The Supreme Court reversed. The decision, written by Chief JusticeEarl Warren, cited Perez v. Brownell. In Perez the Court had held that citizenship could be divested in the exercise of the foreign affairs power. However, "denationalization as a punishment is barred by the Eighth Amendment," describing it as "a form of punishment more primitive than torture" as it inflicts the "total destruction of the individual's status in organized society." Further, the Court declared that the Eighth Amendment's meaning of cruel and unusual must change over time and "must draw its meaning from the evolving standards of decency that mark the progress of a maturing society".
Noting that "the civilized nations of the world are in virtual unanimity that statelessness is not to be imposed as punishment for crime”, the Court says that some countries allow expatriation of naturalized citizens who "engage in conduct in derogation of native allegiance".

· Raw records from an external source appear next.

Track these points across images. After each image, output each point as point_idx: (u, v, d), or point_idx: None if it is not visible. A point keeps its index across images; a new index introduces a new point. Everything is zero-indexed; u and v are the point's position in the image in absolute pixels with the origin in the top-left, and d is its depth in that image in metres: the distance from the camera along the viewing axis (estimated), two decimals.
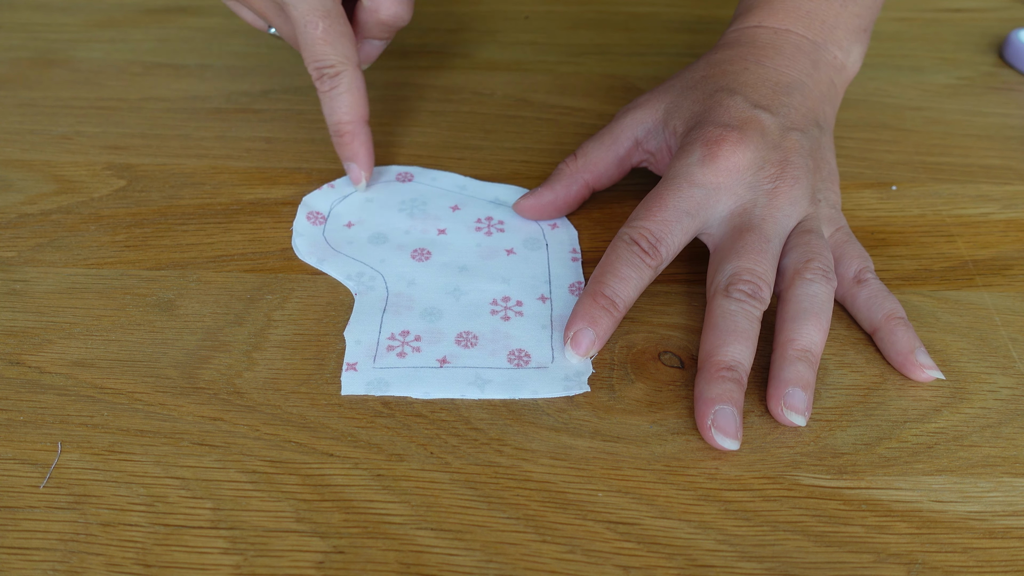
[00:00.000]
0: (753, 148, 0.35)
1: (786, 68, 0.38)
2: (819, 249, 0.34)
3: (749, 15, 0.40)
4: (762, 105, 0.36)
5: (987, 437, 0.31)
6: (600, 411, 0.32)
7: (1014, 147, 0.45)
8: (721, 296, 0.32)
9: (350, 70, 0.38)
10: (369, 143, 0.39)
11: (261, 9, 0.38)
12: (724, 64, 0.39)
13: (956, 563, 0.28)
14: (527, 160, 0.44)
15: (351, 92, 0.38)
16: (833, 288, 0.33)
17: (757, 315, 0.32)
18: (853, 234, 0.37)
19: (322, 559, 0.27)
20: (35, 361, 0.33)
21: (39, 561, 0.27)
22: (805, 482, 0.30)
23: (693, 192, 0.34)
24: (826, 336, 0.32)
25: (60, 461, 0.30)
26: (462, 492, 0.29)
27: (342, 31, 0.37)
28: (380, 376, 0.32)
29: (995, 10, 0.57)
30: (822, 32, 0.39)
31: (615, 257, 0.33)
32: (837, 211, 0.37)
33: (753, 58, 0.38)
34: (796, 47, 0.39)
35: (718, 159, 0.34)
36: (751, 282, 0.32)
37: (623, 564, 0.27)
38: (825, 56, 0.39)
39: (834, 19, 0.39)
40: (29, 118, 0.45)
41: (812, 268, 0.33)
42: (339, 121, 0.39)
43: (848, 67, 0.40)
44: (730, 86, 0.37)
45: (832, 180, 0.37)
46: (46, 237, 0.38)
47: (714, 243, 0.35)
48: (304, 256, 0.37)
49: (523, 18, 0.55)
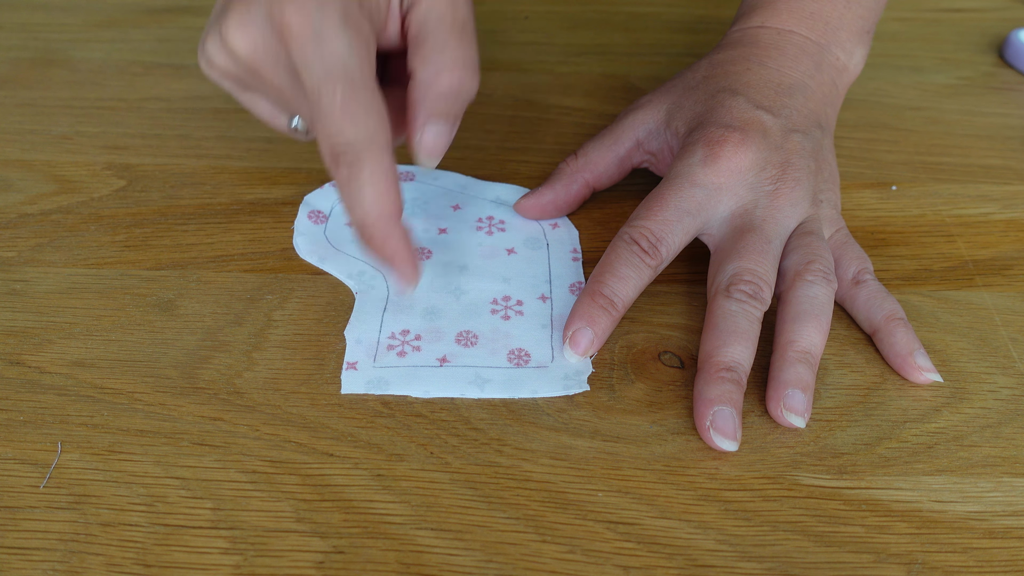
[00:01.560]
0: (755, 149, 0.35)
1: (789, 69, 0.38)
2: (820, 251, 0.34)
3: (752, 15, 0.40)
4: (764, 106, 0.36)
5: (987, 437, 0.31)
6: (600, 411, 0.32)
7: (1014, 147, 0.45)
8: (722, 296, 0.32)
9: (374, 153, 0.29)
10: (408, 241, 0.31)
11: (275, 83, 0.30)
12: (727, 64, 0.39)
13: (956, 563, 0.28)
14: (527, 160, 0.44)
15: (375, 183, 0.29)
16: (834, 290, 0.33)
17: (758, 316, 0.32)
18: (851, 235, 0.37)
19: (322, 559, 0.27)
20: (35, 361, 0.33)
21: (39, 561, 0.27)
22: (805, 482, 0.30)
23: (694, 192, 0.34)
24: (826, 338, 0.32)
25: (60, 461, 0.30)
26: (462, 492, 0.29)
27: (368, 103, 0.29)
28: (380, 375, 0.32)
29: (995, 10, 0.57)
30: (825, 33, 0.39)
31: (615, 256, 0.33)
32: (837, 213, 0.37)
33: (756, 59, 0.38)
34: (799, 48, 0.39)
35: (720, 159, 0.34)
36: (752, 283, 0.32)
37: (623, 564, 0.27)
38: (828, 58, 0.39)
39: (838, 20, 0.39)
40: (29, 118, 0.45)
41: (813, 270, 0.33)
42: (363, 219, 0.30)
43: (850, 69, 0.40)
44: (732, 87, 0.37)
45: (833, 182, 0.37)
46: (46, 237, 0.38)
47: (715, 243, 0.35)
48: (305, 255, 0.37)
49: (523, 18, 0.55)
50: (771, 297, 0.33)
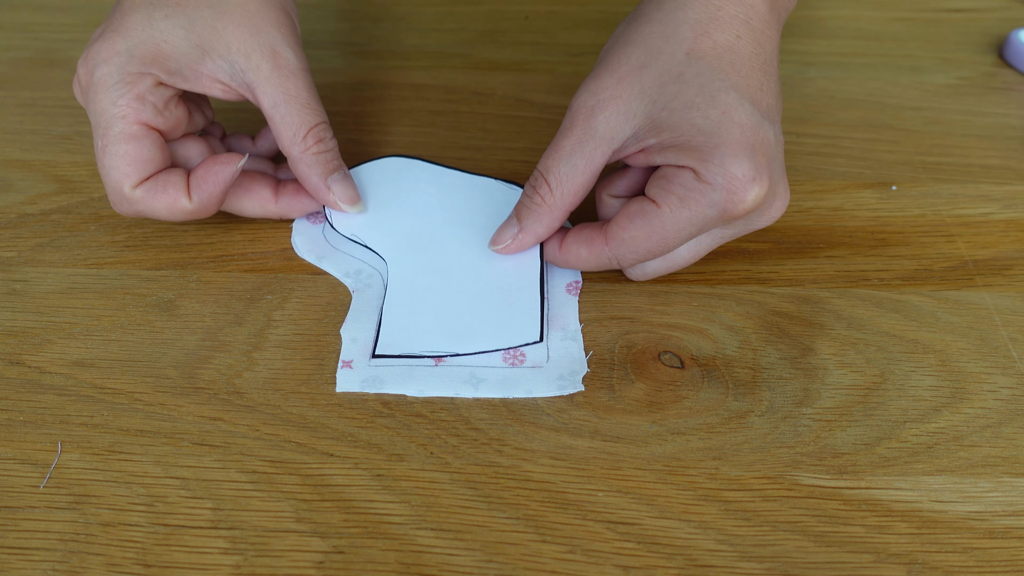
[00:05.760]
0: (767, 185, 0.32)
1: (765, 26, 0.34)
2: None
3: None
4: (763, 110, 0.33)
5: (987, 437, 0.31)
6: (600, 411, 0.32)
7: (1014, 147, 0.45)
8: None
9: (127, 192, 0.35)
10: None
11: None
12: (712, 32, 0.33)
13: (956, 563, 0.28)
14: (527, 160, 0.43)
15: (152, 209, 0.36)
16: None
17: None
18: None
19: (322, 559, 0.27)
20: (35, 361, 0.33)
21: (39, 561, 0.27)
22: (805, 482, 0.30)
23: (700, 228, 0.33)
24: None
25: (60, 461, 0.30)
26: (462, 492, 0.29)
27: (122, 152, 0.34)
28: (375, 374, 0.32)
29: (995, 10, 0.57)
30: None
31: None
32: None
33: (743, 20, 0.33)
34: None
35: (738, 208, 0.32)
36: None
37: (623, 564, 0.27)
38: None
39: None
40: (29, 118, 0.45)
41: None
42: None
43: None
44: (733, 82, 0.32)
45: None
46: (46, 237, 0.38)
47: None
48: (303, 253, 0.37)
49: (523, 18, 0.55)
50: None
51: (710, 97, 0.32)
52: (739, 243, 0.39)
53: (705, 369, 0.33)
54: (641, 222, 0.32)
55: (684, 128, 0.32)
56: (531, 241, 0.35)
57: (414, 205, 0.39)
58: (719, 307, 0.36)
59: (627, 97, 0.33)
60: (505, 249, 0.36)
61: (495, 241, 0.36)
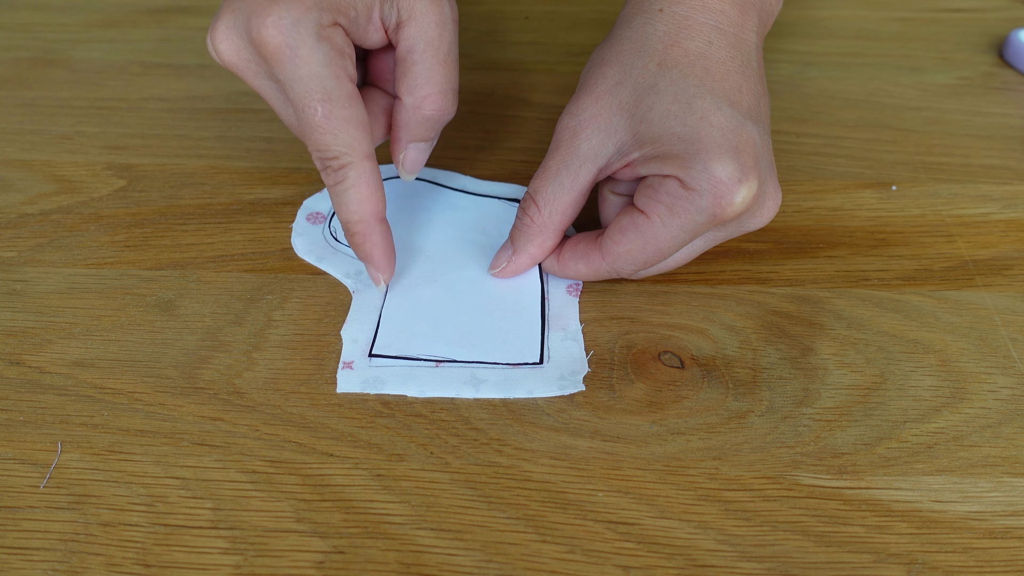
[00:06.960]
0: (756, 184, 0.32)
1: (737, 29, 0.34)
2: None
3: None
4: (743, 110, 0.33)
5: (987, 437, 0.31)
6: (600, 411, 0.32)
7: (1014, 147, 0.45)
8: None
9: (357, 162, 0.31)
10: (387, 242, 0.34)
11: (260, 90, 0.33)
12: (681, 40, 0.33)
13: (956, 563, 0.28)
14: (527, 160, 0.44)
15: (359, 187, 0.32)
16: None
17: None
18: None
19: (322, 559, 0.27)
20: (35, 361, 0.33)
21: (39, 561, 0.27)
22: (805, 482, 0.30)
23: (692, 234, 0.33)
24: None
25: (60, 461, 0.30)
26: (462, 492, 0.29)
27: (347, 117, 0.31)
28: (376, 374, 0.32)
29: (995, 10, 0.57)
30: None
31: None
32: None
33: (713, 25, 0.33)
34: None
35: (727, 211, 0.31)
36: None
37: (623, 564, 0.27)
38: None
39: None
40: (29, 118, 0.45)
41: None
42: (347, 220, 0.33)
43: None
44: (707, 86, 0.32)
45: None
46: (46, 237, 0.38)
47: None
48: (303, 254, 0.37)
49: (523, 18, 0.55)
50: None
51: (686, 104, 0.32)
52: (739, 243, 0.39)
53: (705, 369, 0.33)
54: (633, 235, 0.33)
55: (664, 138, 0.32)
56: (526, 262, 0.35)
57: (417, 223, 0.39)
58: (719, 307, 0.36)
59: (607, 115, 0.33)
60: (502, 272, 0.36)
61: (493, 265, 0.36)
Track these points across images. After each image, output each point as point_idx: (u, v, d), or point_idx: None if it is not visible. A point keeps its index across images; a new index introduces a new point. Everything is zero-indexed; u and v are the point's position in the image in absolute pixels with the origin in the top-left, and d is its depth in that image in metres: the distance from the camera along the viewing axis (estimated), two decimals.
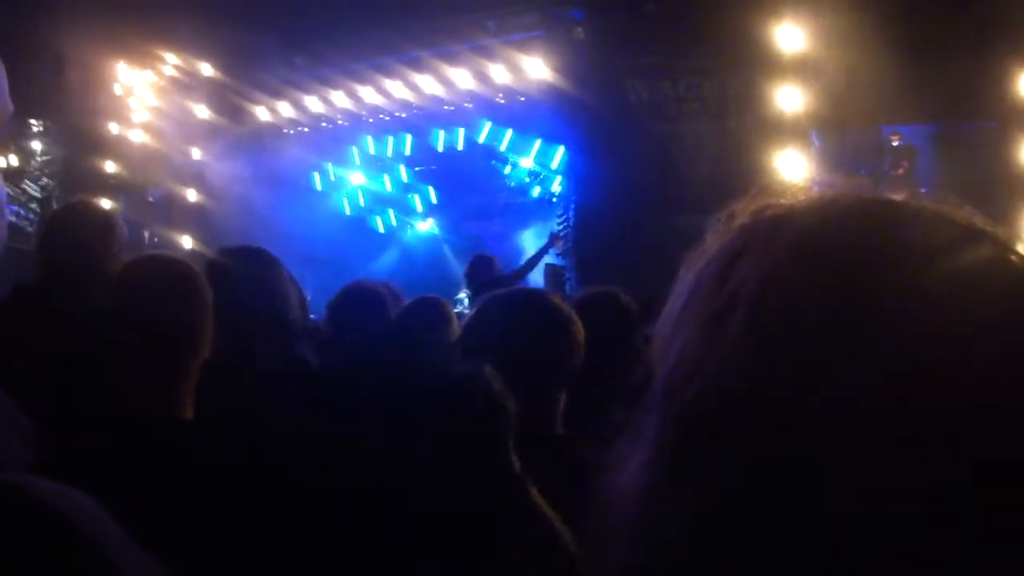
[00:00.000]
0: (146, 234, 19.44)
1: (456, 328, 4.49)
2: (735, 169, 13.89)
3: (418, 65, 17.62)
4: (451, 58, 17.25)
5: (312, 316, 5.93)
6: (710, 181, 14.23)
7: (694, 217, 14.39)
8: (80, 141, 19.94)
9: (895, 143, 13.79)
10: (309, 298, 5.47)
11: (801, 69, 13.60)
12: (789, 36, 13.38)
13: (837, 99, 13.25)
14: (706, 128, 14.54)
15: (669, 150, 14.74)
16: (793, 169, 13.49)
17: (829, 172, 13.68)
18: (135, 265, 3.26)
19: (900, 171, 13.51)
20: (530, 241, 17.32)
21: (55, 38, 16.32)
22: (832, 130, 13.83)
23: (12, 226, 13.68)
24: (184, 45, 19.33)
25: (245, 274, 4.28)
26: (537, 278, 14.40)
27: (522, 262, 14.20)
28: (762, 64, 13.98)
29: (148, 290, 3.09)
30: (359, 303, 4.86)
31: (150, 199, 20.77)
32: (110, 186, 20.07)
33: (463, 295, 14.19)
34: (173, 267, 3.18)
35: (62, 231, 4.67)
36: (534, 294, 3.84)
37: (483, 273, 11.02)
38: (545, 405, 3.34)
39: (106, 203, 19.83)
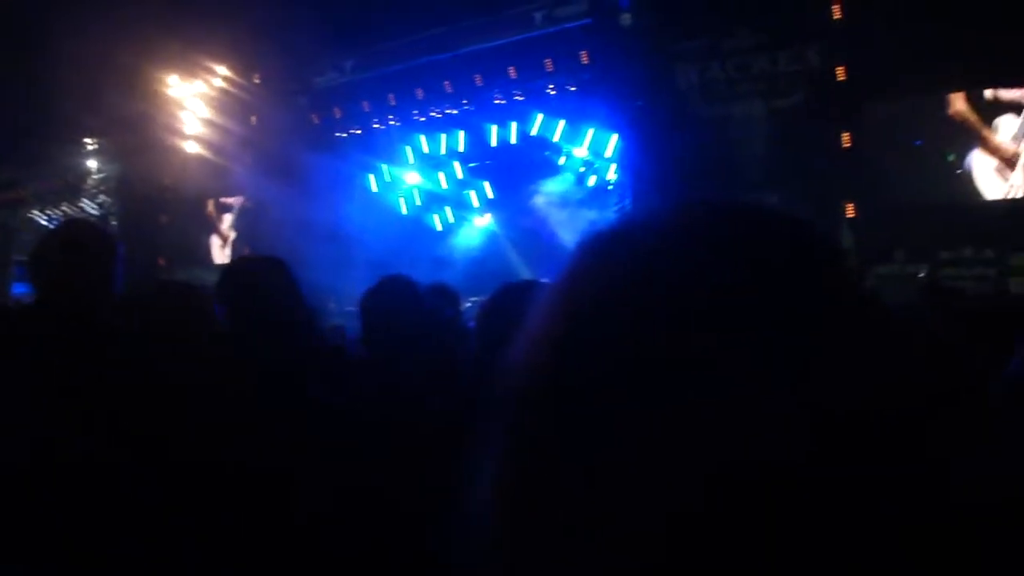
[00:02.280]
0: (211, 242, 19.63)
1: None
2: (789, 148, 13.85)
3: (467, 61, 17.67)
4: (500, 52, 17.28)
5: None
6: (765, 161, 14.17)
7: (752, 197, 14.36)
8: (134, 157, 20.17)
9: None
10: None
11: (850, 39, 13.53)
12: (834, 7, 13.32)
13: (888, 67, 13.16)
14: (758, 108, 14.45)
15: (722, 132, 14.67)
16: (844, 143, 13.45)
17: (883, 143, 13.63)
18: None
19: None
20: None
21: (104, 55, 16.46)
22: (886, 100, 13.72)
23: None
24: (233, 55, 19.47)
25: (253, 284, 4.25)
26: None
27: None
28: (811, 38, 13.93)
29: None
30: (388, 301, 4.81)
31: (207, 210, 20.97)
32: (166, 200, 20.30)
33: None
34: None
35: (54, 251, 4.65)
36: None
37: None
38: None
39: (162, 217, 20.16)
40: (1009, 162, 12.98)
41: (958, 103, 13.28)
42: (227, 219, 21.46)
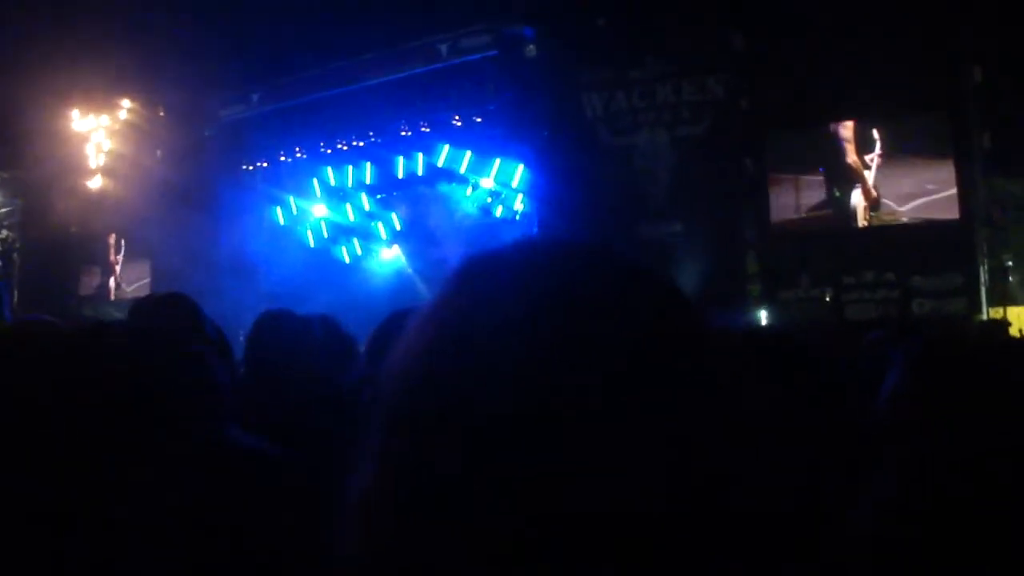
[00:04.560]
0: (111, 279, 19.37)
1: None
2: (693, 177, 14.01)
3: (374, 93, 17.66)
4: (406, 83, 17.31)
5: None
6: (669, 189, 14.33)
7: (657, 225, 14.55)
8: (38, 191, 19.90)
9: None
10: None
11: (753, 69, 13.75)
12: (736, 39, 13.54)
13: (792, 97, 13.39)
14: (662, 137, 14.60)
15: (628, 161, 14.79)
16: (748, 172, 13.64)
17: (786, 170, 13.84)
18: None
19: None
20: None
21: (7, 88, 16.24)
22: (789, 128, 13.95)
23: None
24: (138, 88, 19.31)
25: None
26: None
27: None
28: (714, 68, 14.13)
29: None
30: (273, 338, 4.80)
31: (111, 243, 20.73)
32: (70, 233, 20.02)
33: None
34: None
35: None
36: None
37: None
38: None
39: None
40: (875, 202, 13.41)
41: (849, 141, 13.62)
42: (128, 255, 21.23)
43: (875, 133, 13.45)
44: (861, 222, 13.47)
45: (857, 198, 13.48)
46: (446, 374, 1.01)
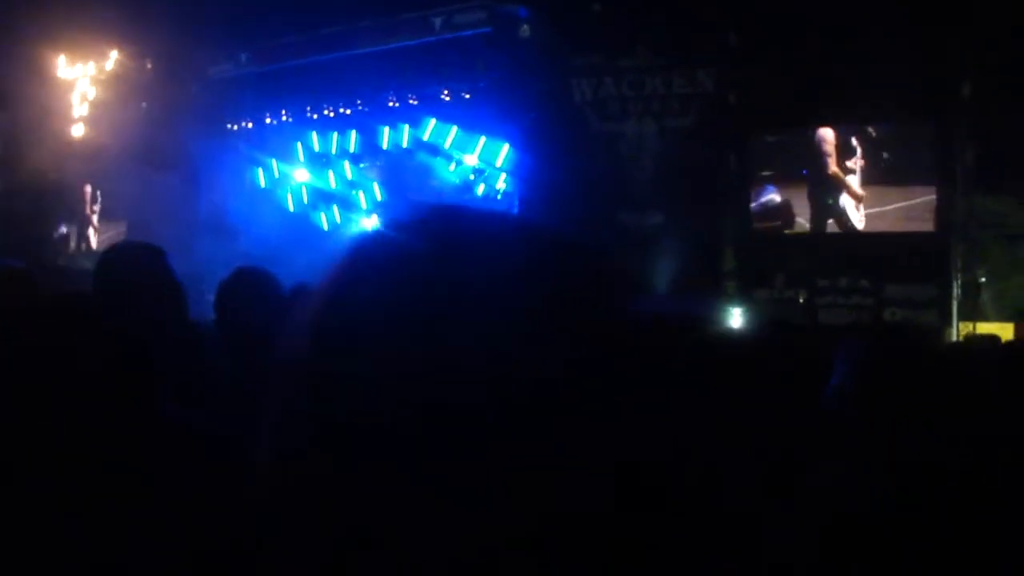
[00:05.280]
0: (88, 229, 19.29)
1: None
2: (677, 168, 14.03)
3: (364, 61, 17.60)
4: (397, 54, 17.25)
5: None
6: (653, 180, 14.35)
7: (639, 215, 14.57)
8: (18, 135, 19.75)
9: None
10: None
11: (741, 66, 13.78)
12: (730, 34, 13.59)
13: (779, 96, 13.43)
14: (649, 127, 14.61)
15: (613, 148, 14.81)
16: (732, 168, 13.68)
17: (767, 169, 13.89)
18: None
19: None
20: None
21: None
22: (774, 127, 14.00)
23: None
24: (127, 40, 19.18)
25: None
26: None
27: None
28: (705, 61, 14.15)
29: None
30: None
31: (87, 193, 20.62)
32: (48, 180, 19.90)
33: None
34: None
35: None
36: None
37: None
38: None
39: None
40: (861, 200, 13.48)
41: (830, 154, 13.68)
42: (104, 206, 21.13)
43: (854, 141, 13.51)
44: (858, 223, 13.51)
45: (846, 199, 13.54)
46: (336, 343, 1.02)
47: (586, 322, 1.03)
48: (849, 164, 13.53)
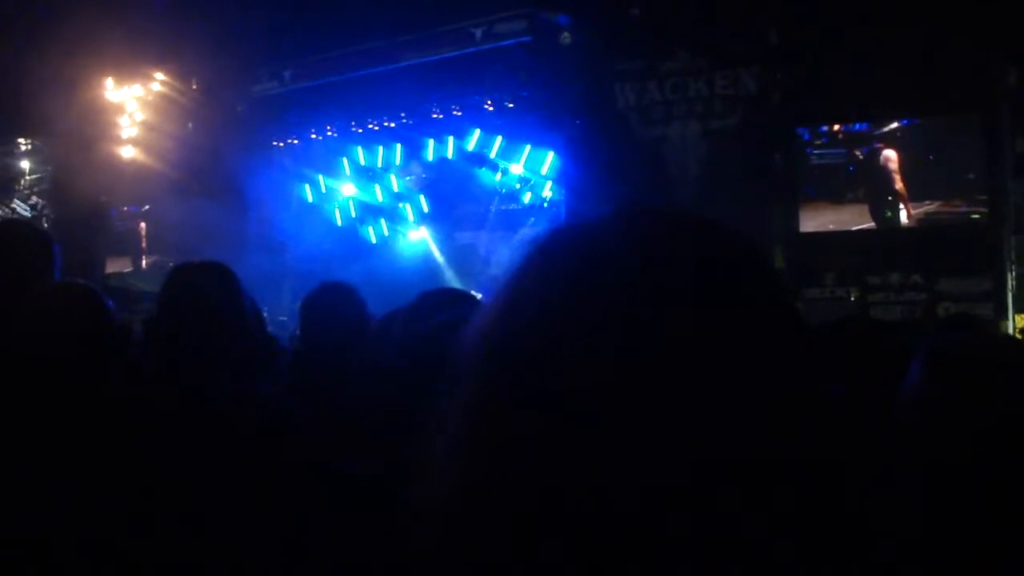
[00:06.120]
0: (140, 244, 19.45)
1: None
2: (723, 170, 13.98)
3: (406, 74, 17.66)
4: (439, 66, 17.30)
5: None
6: (699, 182, 14.30)
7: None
8: (69, 160, 19.94)
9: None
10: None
11: (788, 63, 13.71)
12: (771, 32, 13.51)
13: (822, 94, 13.36)
14: (693, 130, 14.57)
15: (658, 153, 14.77)
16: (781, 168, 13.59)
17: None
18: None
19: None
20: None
21: (41, 56, 16.30)
22: (822, 125, 13.92)
23: None
24: (172, 61, 19.34)
25: (201, 291, 4.23)
26: None
27: None
28: (748, 62, 14.08)
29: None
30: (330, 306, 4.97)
31: (138, 215, 20.79)
32: (99, 203, 20.07)
33: None
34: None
35: None
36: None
37: None
38: None
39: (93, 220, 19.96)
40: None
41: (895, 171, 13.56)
42: (153, 227, 21.28)
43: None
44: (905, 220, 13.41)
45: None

Dissenting, Justice Felix Frankfurter noted that desertion from the military can be punished by the death penalty, leading him to ask, "Is constitutional dialectic so empty of reason that it can be seriously urged that loss of citizenship is a fate worse than death?". Frankfurter notes a case was decided that very day upholding loss of citizenship as a consequence of marrying a foreigner. He say it is "incongruous" for loss of citizenship to be "cruel and unusual" only when imposed as a consequence for criminal conduct.
Notelist
^A 1944 amendment modified the Act such that a deserter would lose his citizenship only if, on these grounds, he had been dishonorably discharged or dismissed from the military.